August 12, 2013 | Quote

Viewpoint: Zawahiri’s Bid for al-Qaeda Comeback Presses Obama

President Barack Obama said in May that al-Qaeda was “on the path to defeat”, but now it seems the terrorist threat has grown, with the US temporarily shutting diplomatic outposts across the Middle East. Former US state department spokesman PJ Crowley looks at why.

Nineteen US embassies were closed after hints of a terrorist plot were revealed during an intercepted conversation between al-Qaeda leader Ayman al-Zawahiri and Nasir al-Wuhayshi, the leader of al-Qaeda's franchise in Yemen.

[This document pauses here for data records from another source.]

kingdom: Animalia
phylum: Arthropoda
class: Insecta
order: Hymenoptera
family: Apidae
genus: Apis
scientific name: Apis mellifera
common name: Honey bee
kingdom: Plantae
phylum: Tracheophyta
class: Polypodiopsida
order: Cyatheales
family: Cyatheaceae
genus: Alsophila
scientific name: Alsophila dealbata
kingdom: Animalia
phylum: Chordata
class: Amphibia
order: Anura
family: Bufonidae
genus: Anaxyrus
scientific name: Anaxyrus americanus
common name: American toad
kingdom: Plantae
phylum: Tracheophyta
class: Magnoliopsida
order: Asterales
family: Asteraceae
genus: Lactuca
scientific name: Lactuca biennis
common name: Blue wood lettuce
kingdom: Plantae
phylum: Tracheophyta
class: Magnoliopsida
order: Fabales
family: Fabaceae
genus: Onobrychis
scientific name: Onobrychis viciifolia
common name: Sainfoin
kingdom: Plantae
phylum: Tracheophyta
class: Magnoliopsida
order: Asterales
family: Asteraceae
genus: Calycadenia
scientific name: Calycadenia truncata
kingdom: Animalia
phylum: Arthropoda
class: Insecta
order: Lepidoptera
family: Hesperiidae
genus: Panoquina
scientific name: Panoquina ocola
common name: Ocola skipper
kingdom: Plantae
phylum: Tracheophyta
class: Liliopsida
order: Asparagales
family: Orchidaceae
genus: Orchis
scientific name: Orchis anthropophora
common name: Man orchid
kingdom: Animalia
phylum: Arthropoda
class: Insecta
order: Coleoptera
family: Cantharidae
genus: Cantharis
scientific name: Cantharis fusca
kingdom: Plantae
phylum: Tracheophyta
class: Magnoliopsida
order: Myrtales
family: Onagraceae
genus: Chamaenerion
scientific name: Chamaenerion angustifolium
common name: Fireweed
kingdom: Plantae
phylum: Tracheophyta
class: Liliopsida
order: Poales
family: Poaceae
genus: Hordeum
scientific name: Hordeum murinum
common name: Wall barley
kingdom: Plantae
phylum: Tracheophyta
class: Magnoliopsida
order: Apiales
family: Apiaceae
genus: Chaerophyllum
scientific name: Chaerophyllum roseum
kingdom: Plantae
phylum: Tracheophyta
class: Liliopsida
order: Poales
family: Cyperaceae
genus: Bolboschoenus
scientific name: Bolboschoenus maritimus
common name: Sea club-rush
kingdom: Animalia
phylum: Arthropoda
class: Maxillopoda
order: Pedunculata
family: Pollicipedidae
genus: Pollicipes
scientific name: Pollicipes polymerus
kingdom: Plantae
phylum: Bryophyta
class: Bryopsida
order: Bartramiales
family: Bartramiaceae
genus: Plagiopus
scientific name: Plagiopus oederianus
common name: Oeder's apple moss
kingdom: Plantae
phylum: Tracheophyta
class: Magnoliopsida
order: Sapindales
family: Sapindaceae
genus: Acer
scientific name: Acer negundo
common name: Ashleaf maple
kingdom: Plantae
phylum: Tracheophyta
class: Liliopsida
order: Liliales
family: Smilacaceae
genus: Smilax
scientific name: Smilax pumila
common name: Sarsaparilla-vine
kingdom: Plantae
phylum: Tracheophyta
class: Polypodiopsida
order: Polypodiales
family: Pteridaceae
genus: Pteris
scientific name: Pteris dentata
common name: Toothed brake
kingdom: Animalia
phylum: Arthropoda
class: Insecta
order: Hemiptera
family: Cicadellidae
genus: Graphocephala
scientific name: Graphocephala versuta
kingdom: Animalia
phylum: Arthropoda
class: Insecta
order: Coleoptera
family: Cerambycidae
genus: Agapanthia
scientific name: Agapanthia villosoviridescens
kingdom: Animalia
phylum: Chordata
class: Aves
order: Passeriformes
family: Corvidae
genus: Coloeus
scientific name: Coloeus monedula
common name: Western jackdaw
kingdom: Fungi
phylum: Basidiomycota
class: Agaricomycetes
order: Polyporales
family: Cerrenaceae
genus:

In May, Mr Obama described the “future of terrorism” as one of recurrent plots by a dangerous but less capable al-Qaeda and its affiliates and sympathisers against US interests and diplomatic facilities around the world. That future is happening now across the Middle East.

The Zawahiri phone call shows the new al-Qaeda: the core leadership still in play but no longer at the centre of the action, with the strongest operational capacity found in al-Qaeda's affiliate, al-Qaeda in the Arabian Peninsula (AQAP).

Mr al-Wuhayshi wears two hats, according to the Long War Journal. He is AQAP's leader and also al-Qaeda's general manager.

There is no indication the intelligence behind this plot has been made to sound dramatic for political reasons. The administration's response has received bipartisan support in Washington, with little of the political acrimony that followed the Benghazi attack last September.